From the listing below, select each line that contains the string "support".

Data for processing:
*-*-*

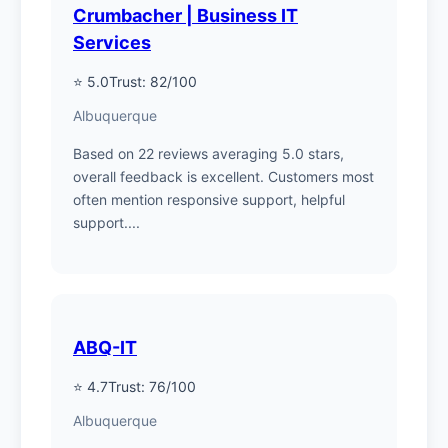
Crumbacher | Business IT
Services
⭐ 5.0
Trust: 82/100
Albuquerque
Based on 22 reviews averaging 5.0 stars,
overall feedback is excellent. Customers most
often mention responsive support, helpful
support....
ABQ-IT
⭐ 4.7
Trust: 76/100
Albuquerque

*-*-*

Task result:
often mention responsive support, helpful
support....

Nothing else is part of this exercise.